Mount Rose is seen to the left.
There’s only a short window of time to hike the high peaks around Tahoe without snow. I wanted to do one big peak for 2021 before the snow arrives and makes it too difficult. On a day when many decided to stay inside due to the chilly weather, I ventured out in hopes of climbing Mount Rose.
Mount Rose is popular for several reasons. It is the third tallest peak in the Tahoe Basin at 10,776 feet. There’s views of Reno and Lake Tahoe. The trailhead is easily accessible with a large parking area between Lake Tahoe and Reno near the Mount Rose Ski Area. There’s also a few other hikes and a waterfall nearby, so there can be quite a few visitors in a day.

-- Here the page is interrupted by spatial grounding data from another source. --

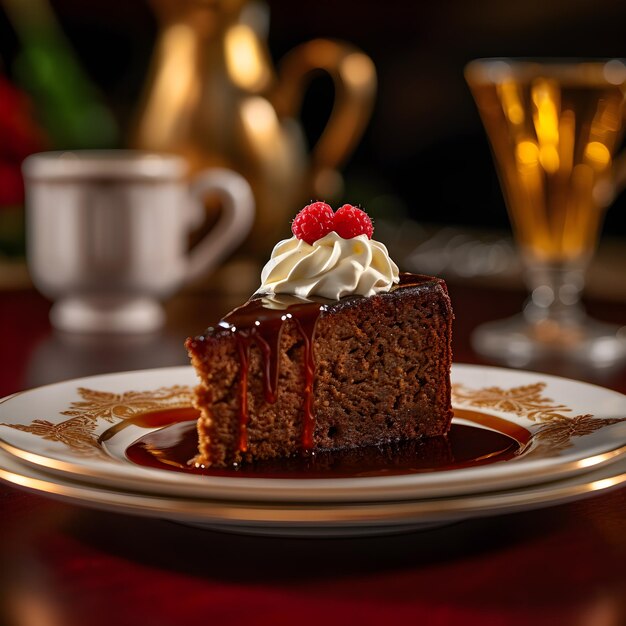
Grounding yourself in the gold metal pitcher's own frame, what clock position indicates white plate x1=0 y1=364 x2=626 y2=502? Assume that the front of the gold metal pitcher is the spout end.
The white plate is roughly at 9 o'clock from the gold metal pitcher.

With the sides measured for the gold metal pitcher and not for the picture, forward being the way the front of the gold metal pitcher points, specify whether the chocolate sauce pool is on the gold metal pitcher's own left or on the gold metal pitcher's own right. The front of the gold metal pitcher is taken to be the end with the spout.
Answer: on the gold metal pitcher's own left

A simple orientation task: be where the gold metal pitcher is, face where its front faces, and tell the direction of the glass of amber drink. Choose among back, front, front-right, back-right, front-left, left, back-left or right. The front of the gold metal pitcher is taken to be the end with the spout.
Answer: back-left

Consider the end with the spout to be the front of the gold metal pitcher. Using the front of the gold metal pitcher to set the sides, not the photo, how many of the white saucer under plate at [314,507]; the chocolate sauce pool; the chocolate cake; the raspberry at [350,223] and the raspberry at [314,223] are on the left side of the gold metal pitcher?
5

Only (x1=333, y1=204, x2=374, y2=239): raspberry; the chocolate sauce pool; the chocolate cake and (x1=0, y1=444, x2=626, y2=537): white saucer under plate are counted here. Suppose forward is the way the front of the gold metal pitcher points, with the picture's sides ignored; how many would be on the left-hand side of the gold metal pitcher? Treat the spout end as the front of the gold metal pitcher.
4

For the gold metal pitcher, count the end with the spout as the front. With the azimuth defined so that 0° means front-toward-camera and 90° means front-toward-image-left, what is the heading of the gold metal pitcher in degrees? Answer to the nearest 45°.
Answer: approximately 90°

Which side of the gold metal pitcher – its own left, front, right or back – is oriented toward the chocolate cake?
left

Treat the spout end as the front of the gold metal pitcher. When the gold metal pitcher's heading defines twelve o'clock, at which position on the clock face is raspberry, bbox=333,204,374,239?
The raspberry is roughly at 9 o'clock from the gold metal pitcher.

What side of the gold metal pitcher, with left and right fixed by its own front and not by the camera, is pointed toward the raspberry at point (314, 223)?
left

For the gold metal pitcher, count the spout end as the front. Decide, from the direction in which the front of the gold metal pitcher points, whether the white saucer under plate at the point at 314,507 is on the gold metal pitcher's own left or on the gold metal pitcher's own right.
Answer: on the gold metal pitcher's own left
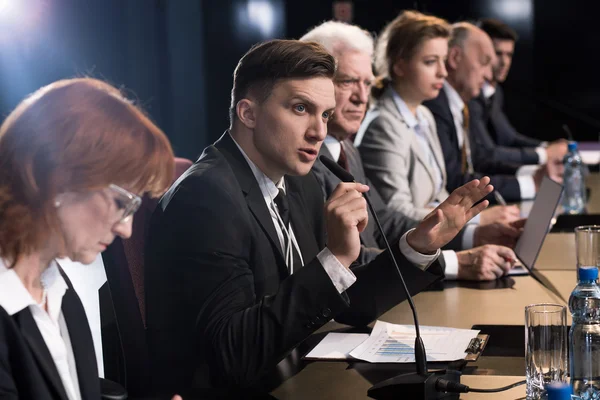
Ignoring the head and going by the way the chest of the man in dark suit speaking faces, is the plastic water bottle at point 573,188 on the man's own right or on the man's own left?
on the man's own left

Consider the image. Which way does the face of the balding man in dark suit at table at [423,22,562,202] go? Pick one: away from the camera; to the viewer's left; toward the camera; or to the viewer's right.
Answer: to the viewer's right

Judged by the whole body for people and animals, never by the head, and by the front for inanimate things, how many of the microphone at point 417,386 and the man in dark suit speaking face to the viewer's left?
1

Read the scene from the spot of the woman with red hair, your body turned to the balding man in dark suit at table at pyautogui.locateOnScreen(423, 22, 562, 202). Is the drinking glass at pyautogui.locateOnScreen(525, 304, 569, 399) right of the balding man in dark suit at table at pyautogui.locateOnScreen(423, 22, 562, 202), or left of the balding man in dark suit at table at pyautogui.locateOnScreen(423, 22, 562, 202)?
right

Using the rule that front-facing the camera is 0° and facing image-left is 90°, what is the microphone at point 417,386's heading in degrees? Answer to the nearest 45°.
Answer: approximately 90°
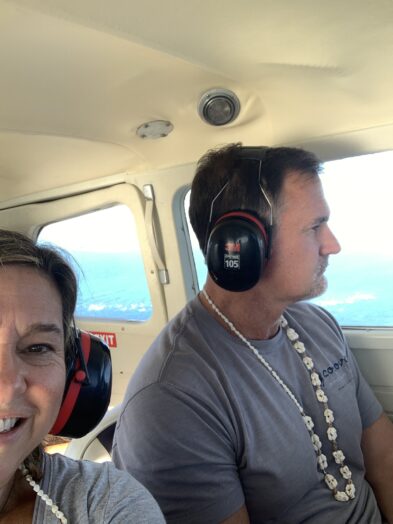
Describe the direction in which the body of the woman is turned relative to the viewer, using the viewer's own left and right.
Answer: facing the viewer

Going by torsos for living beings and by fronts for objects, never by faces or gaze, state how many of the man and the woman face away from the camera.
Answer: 0

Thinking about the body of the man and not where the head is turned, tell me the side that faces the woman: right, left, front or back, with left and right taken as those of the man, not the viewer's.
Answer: right

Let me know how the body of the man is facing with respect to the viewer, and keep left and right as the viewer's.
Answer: facing the viewer and to the right of the viewer

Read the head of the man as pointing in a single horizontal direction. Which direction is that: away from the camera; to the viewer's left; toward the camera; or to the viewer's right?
to the viewer's right

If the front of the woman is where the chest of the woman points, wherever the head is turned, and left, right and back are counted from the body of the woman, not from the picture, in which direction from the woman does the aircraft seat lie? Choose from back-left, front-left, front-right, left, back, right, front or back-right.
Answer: back
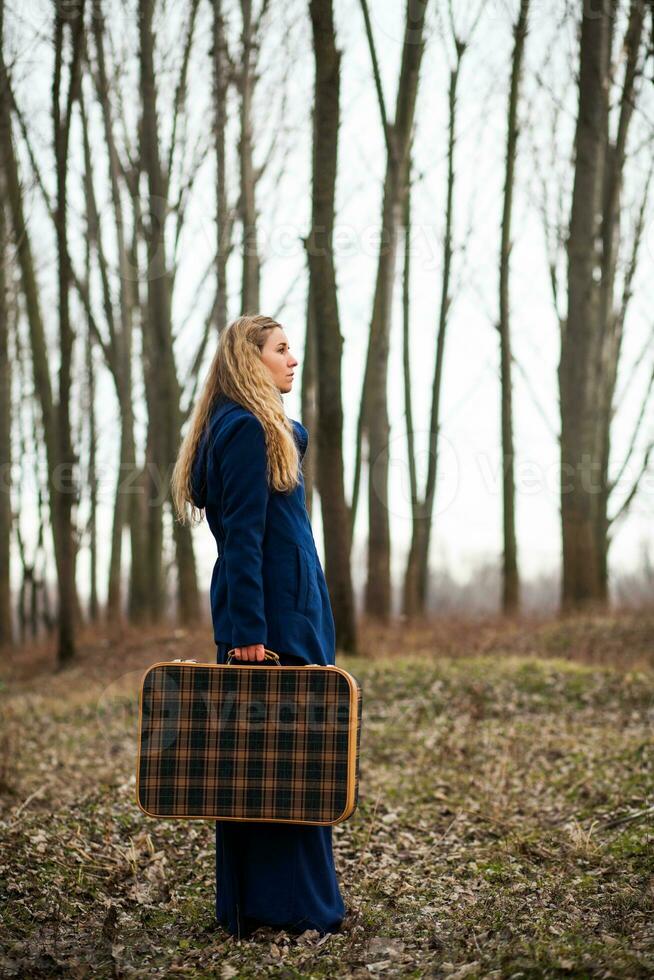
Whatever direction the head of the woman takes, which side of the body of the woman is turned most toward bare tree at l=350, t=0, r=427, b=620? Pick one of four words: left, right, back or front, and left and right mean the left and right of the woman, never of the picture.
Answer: left

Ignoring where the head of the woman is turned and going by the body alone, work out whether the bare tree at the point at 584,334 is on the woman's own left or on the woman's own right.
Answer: on the woman's own left

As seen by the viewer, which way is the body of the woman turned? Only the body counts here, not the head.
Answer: to the viewer's right

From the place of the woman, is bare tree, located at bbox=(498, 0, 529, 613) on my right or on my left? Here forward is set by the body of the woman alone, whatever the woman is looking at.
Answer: on my left

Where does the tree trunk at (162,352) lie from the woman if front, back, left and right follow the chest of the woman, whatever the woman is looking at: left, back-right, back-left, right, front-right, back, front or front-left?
left

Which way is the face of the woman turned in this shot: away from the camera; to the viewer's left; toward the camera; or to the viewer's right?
to the viewer's right

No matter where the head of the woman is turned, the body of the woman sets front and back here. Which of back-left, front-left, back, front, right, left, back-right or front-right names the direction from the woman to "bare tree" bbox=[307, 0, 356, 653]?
left

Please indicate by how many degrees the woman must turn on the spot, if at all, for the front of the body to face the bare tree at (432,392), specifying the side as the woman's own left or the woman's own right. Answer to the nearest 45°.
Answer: approximately 90° to the woman's own left
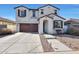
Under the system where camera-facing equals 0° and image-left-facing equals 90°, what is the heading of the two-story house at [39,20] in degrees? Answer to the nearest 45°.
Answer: approximately 0°

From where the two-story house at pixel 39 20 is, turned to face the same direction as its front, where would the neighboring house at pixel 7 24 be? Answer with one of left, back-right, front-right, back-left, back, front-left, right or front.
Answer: right

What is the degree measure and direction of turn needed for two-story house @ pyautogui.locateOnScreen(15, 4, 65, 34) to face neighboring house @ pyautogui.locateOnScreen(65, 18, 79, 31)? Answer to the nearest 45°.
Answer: approximately 90° to its left
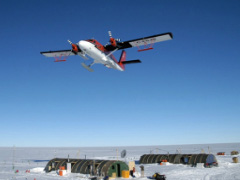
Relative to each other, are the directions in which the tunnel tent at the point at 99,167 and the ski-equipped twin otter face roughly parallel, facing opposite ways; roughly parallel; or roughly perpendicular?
roughly perpendicular

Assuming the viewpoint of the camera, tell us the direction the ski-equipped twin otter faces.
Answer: facing the viewer and to the left of the viewer

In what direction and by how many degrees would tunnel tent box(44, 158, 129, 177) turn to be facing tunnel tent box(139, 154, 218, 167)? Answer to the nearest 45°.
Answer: approximately 90° to its left

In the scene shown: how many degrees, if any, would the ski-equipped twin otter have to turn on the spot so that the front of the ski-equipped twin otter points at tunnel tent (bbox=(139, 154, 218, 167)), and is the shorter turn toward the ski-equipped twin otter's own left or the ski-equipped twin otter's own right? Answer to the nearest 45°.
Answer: approximately 180°
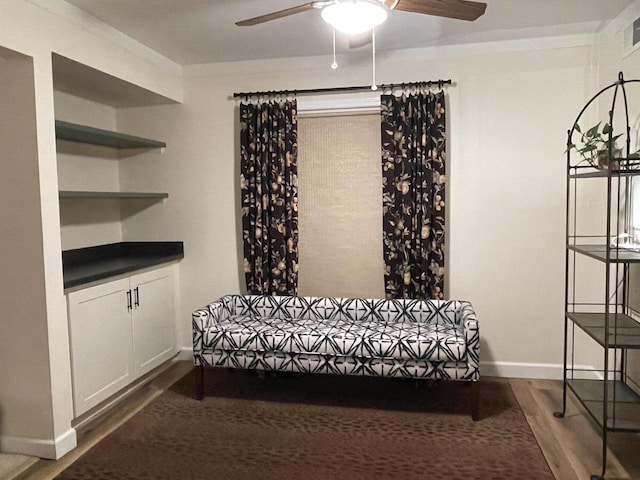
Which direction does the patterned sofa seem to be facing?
toward the camera

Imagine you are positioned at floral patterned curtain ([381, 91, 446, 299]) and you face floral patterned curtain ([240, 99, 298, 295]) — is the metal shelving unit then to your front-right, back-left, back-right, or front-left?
back-left

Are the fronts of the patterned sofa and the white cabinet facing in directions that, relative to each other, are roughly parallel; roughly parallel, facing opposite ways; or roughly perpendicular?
roughly perpendicular

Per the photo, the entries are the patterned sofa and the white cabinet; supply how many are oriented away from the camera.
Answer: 0

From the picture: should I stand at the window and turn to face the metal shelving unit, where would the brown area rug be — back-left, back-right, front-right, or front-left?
front-right

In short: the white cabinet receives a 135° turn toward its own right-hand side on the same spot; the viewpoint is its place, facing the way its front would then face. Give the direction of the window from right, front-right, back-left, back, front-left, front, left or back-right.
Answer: back

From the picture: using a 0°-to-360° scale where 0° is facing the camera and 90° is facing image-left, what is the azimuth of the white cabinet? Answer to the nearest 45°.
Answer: approximately 315°

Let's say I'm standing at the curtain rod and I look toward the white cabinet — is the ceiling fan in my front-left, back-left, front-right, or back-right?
front-left

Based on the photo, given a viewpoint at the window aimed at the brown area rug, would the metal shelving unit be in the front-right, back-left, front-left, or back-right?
front-left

On a chilly November morning, I was the first person on the trail. The drive going up Mount Rose Highway was majestic as the sunlight started illuminating the environment. I arrived at the parking area right at sunrise, about 7:34 a.m. the day before Daylight Saving.
Galena Falls is located about halfway to Mount Rose at around 2.5 miles. (Photo: Kyler Klix/Nevada Appeal)
The trail started out with some gradual elevation gain. There are tremendous views of Lake Tahoe with the mountains toward the west right away. It’s the kind of spot that slows you down if you like taking pictures.
We already had one storm this year, so it was probable there would be snow and ice on the trail. A recent purchase of some ice cleats helped solve that problem. About a mile into the trail, I put them on for most of the way and ended up hiking at least 8 of the 10 miles in the ice cleats.
The snow was only a couple feet high, and people had already walked on it in previous days, packing it down. With the cold morning temperature, it was easy walking on top of it all. On the way back, the sun warmed up the snow a bit making it softer. Snowshoes might’ve made that part easier, but it wasn’t too difficult to get through.
The next couple miles through the trees are very pleasant. There are great views, and the wind is blocked for part of the way. It’s a gradual hike down that leads to a valley, and at about 2.5 miles there’s the Galena Creek Waterfall. This waterfall looks beautiful in the snow. The water came rushing over the rocks and the edges were lined with ice. This is a popular spot, and many might turn around and head back from here, instead of continuing toward Mount Rose. There are also a couple intersections here from other trails.
Continuing toward Mount Rose, this is where the trail starts to climb in elevation more steadily.
This day in November there was a small storm coming in. Shortly after I got past the waterfall, the storm slowly moved in. The clouds obscured the view and the wind picked up. The precipitation that fell was closer to snow than ice, but it wasn’t thick and wasn’t sticking.
I had to follow the tracks of those who hiked previously because there was no chance of seeing the trail under the couple feet of snow already there.
I followed these tracks straight up the mountain and it felt like a Stairmaster. With the thinner air at the higher elevation, your breath gets taken away easily. I’d do 8-minute bursts of climbing and then have to take a short break for 4 minutes. I missed a left turn that led to a switchback and would’ve made the last bit much easier, so I continued straight up the steep clearing. I found the switchback coming back from the top.
The trail is covered with snow and a storm moving in brought some wintry conditions on Mount Rose. (Photo: Kyler Klix/Nevada Appeal)
Once past the tree line, the wind was almost unbearable. The summit was completely rocky. There was not much chance of life up there and those conditions showed why. The wind was probably blowing about 60 mph and the frozen precipitation falling made it rough on any exposed skin.
There weren’t any views on this day as the storm surrounded the mountain. It was very blustery at the top and kind of scary. I sat behind a big rock for about 2 minutes before I couldn’t take it anymore.
Finding the trail down was much easier from the top where there was no snow sticking. It led me right back to the spot where I should’ve turned left, and I followed tracks the rest of the way down.
Then when the tracks started to look like they weren’t going the way I was supposed to, I checked the map on my phone and found that I was a little off the trail. It was easy to head where I needed to go and find my way.
Due to the weather, this was the latest in the season that I would do a hike of this kind. As it gets colder, proper gear will be needed like an avalanche beacon and possibly snowshoes. Make sure you are familiar with the proper guidelines for winter hiking before you attempt it. There is much more danger involved in cold-weather hiking
In your travels, always remember to respect nature and other hikers. Leave no trace; pack out what you packed in.